▶ _Stated task 1_: Count the lines in the records below that contain the string "dial", treating case as significant. Reply with the number alone.

▶ _Text_:
[Begin]
A “simplest” hash function is completely dependent on what you are using the hash function for and the guarantees you want a hash function to make. An optimal permutation of an integer is different from a small string hash is different from a block checksum. Literally, you are optimizing the algorithm for entirely different properties. No algorithm can satisfy all of them even approximately.
The full scope of things hash functions are commonly used for requires at least four algorithms if you care about performance and optimality. It is disconcertingly common to see developers using hash algorithms in contexts where they are not fit for purpose. Gotta pick the right tool for the job.
For example, when you know that your input is uniformly randomly distributed, then truncation is a perfectly good hash function. (And a special case of truncation is the identity function.)
The above condition might sound too strong to be practical, but when you are eg dealing with UUIDs it is satisfied.
Another interesting hash function: length. See https://news.ycombinator.com/item?id=6919216 for a bad example. For a good example: consider rmlint and other file system deduplicators.
[End]
▶ _Stated task 2_: In the comment on hash functions, what condition on the input makes truncation a perfectly good hash function?

▶ _The data_:
[Begin]
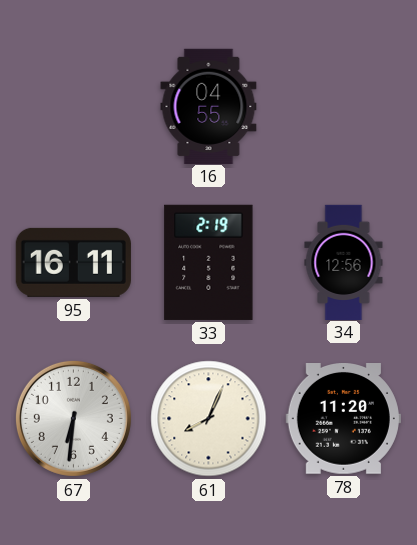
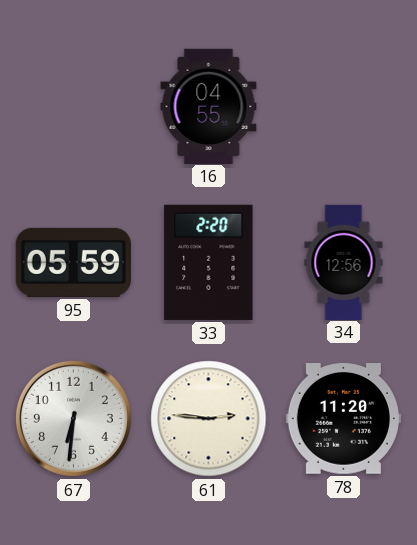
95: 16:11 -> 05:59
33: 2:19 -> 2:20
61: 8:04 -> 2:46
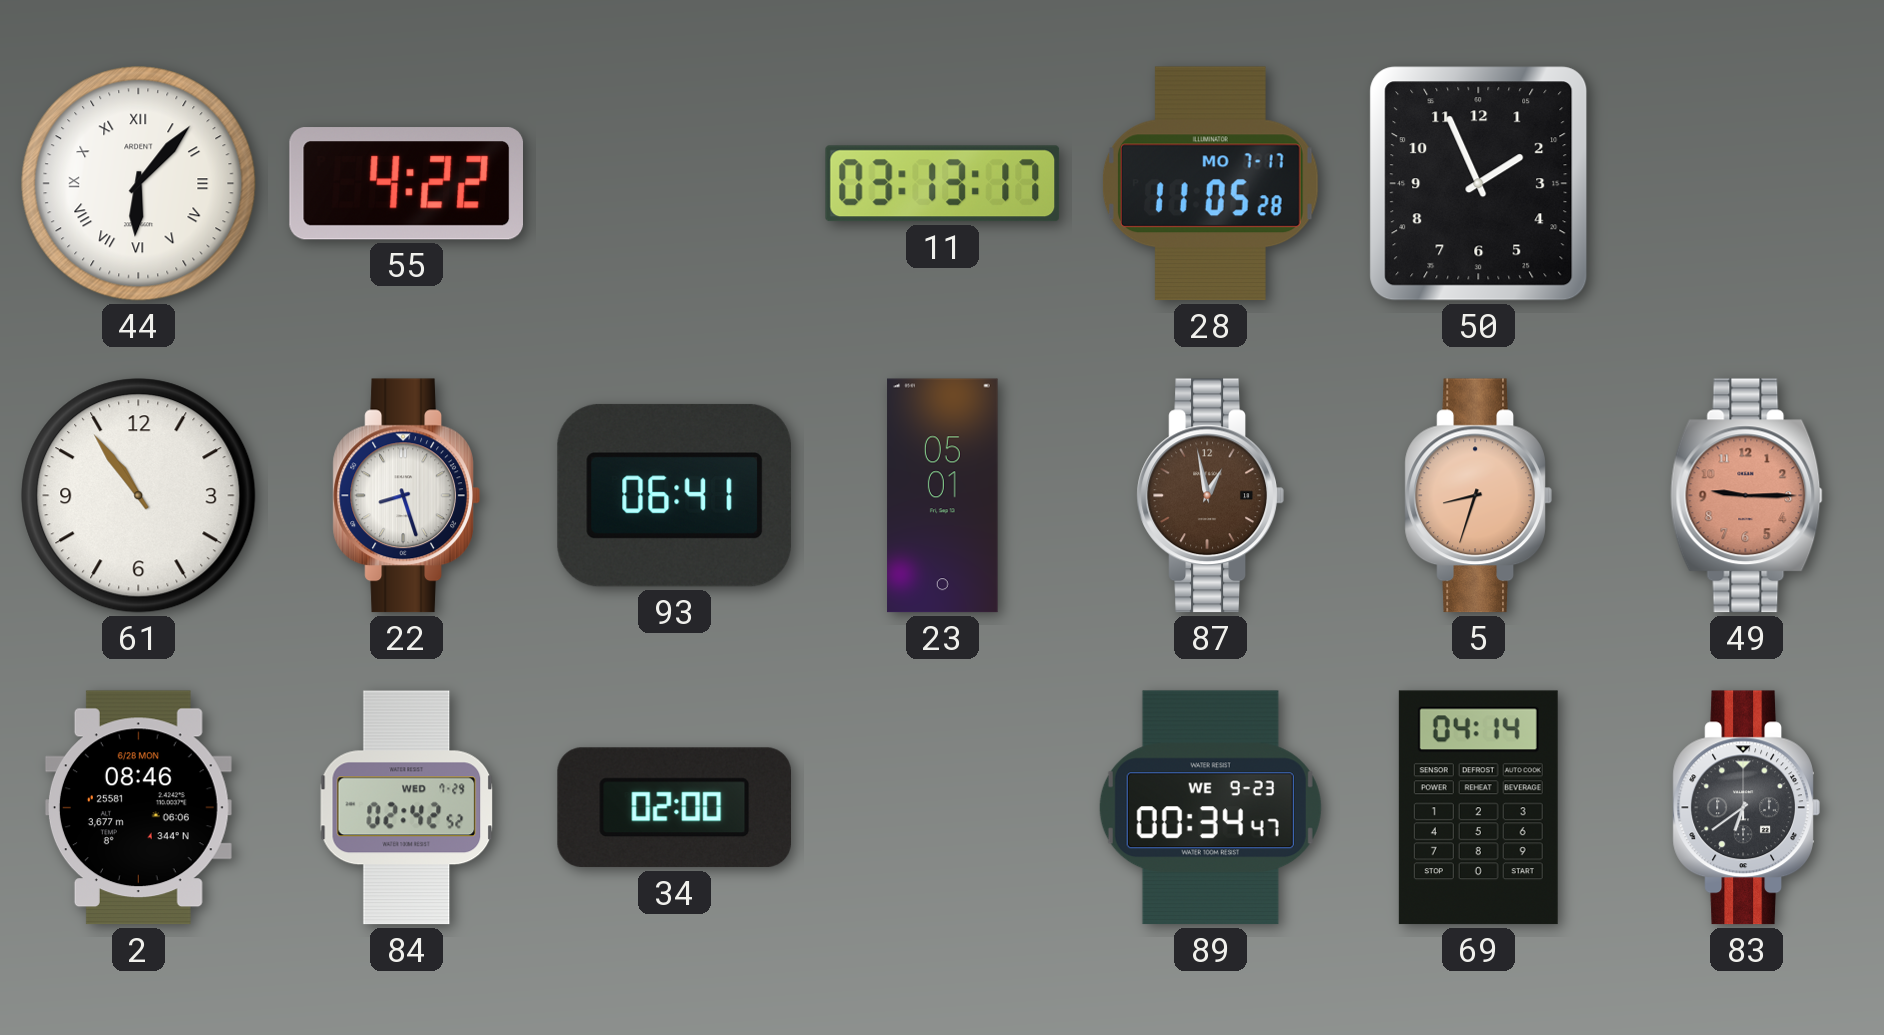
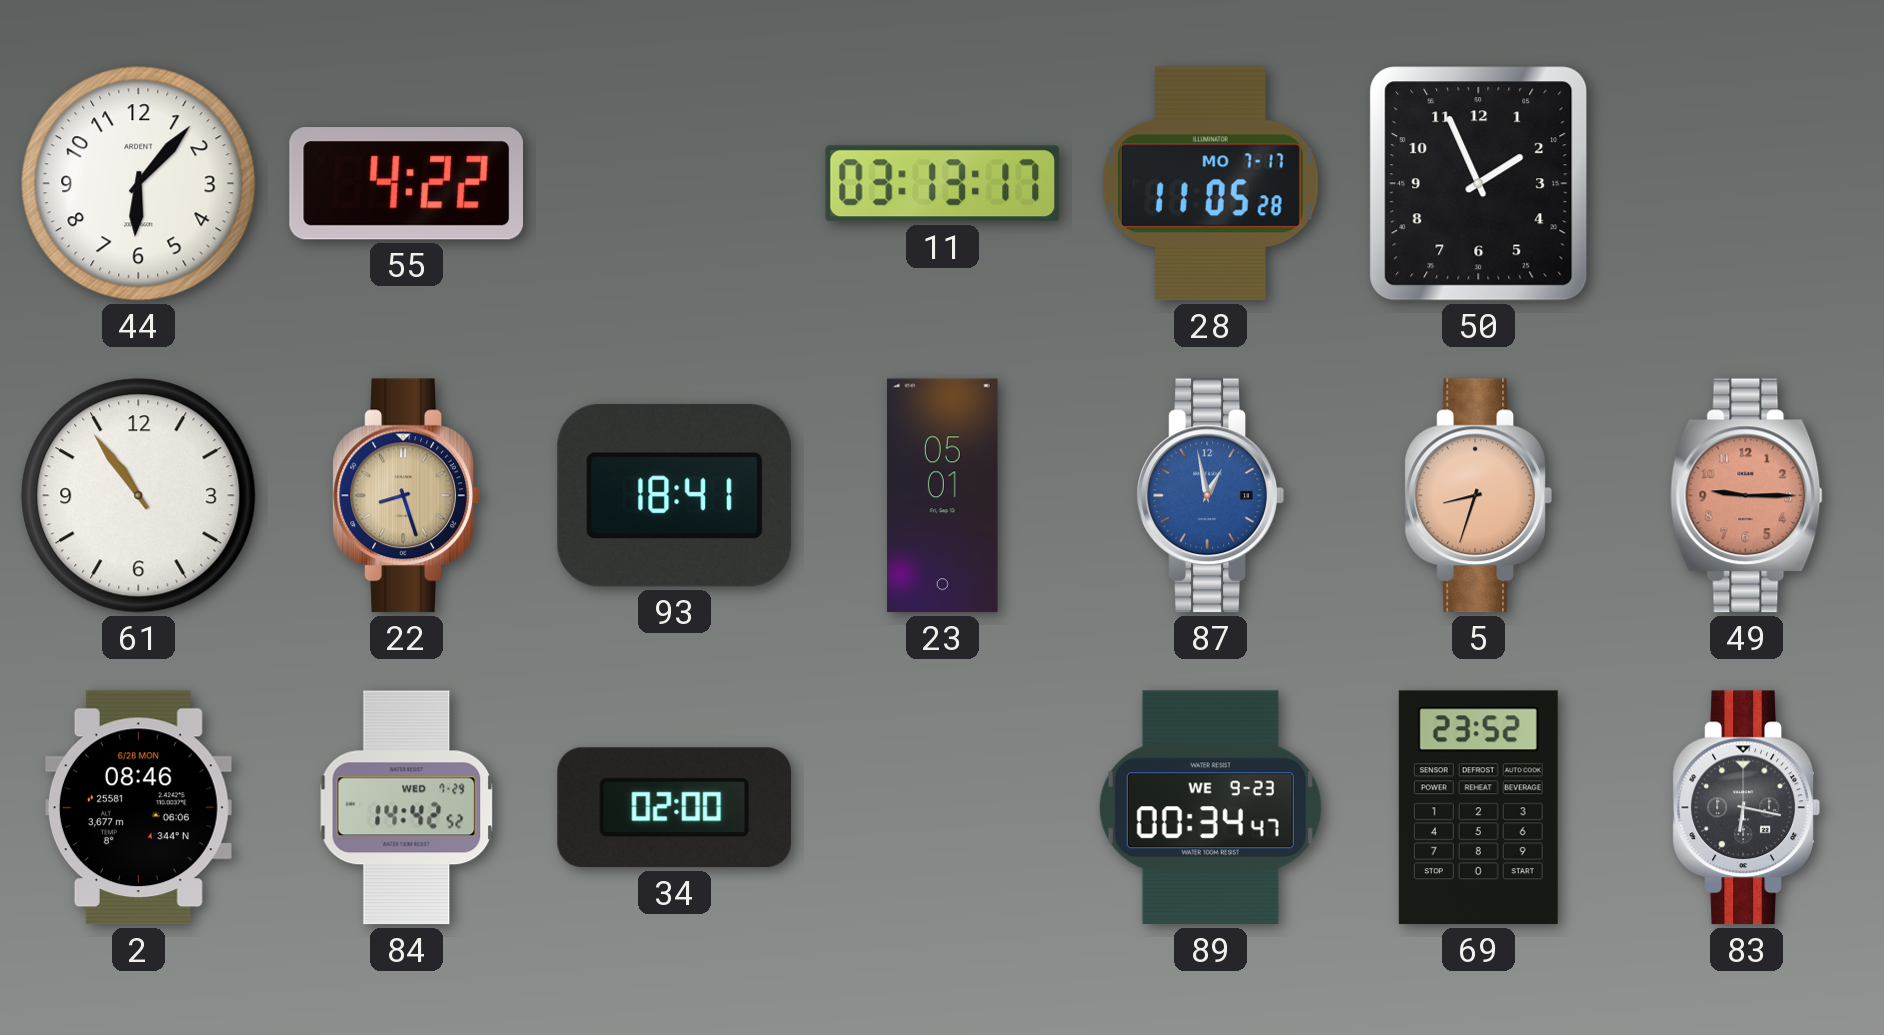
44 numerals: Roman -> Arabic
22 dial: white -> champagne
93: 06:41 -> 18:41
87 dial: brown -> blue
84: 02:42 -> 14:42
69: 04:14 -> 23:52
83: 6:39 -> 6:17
[End]
[Begin]
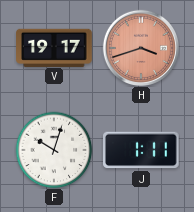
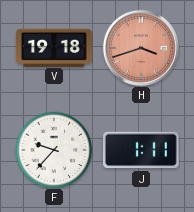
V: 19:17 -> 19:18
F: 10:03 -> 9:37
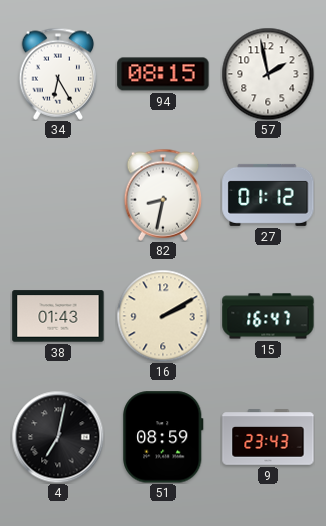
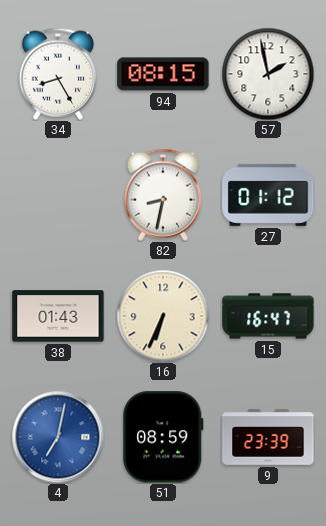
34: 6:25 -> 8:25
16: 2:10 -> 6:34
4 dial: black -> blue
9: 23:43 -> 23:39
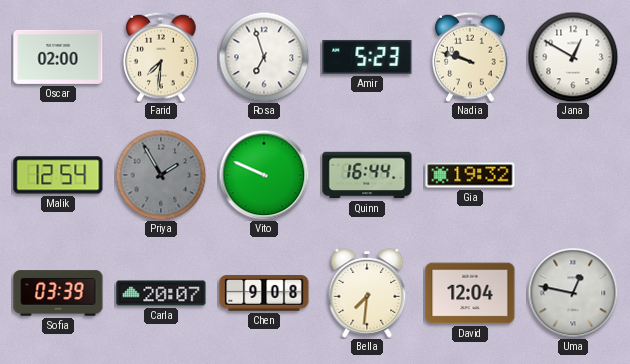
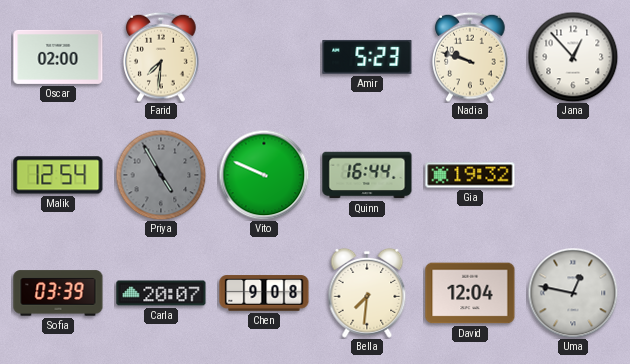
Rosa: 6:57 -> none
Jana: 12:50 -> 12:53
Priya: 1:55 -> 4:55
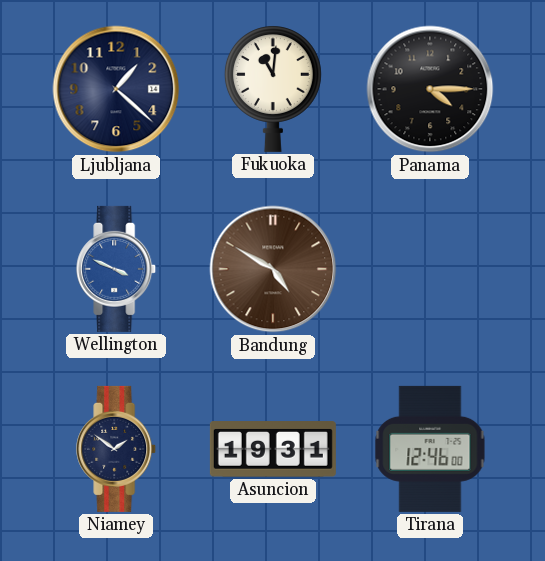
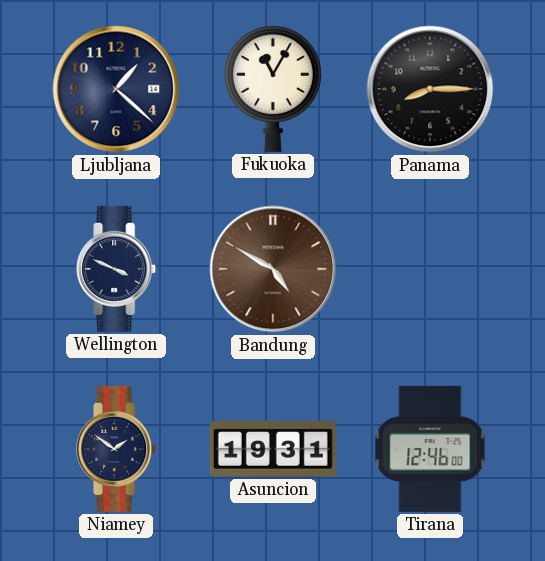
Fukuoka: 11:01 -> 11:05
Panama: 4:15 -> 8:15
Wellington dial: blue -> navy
[End]
▶ _Final answer 1_: 4

▶ _Final answer 2_: The input must be uniformly randomly distributed.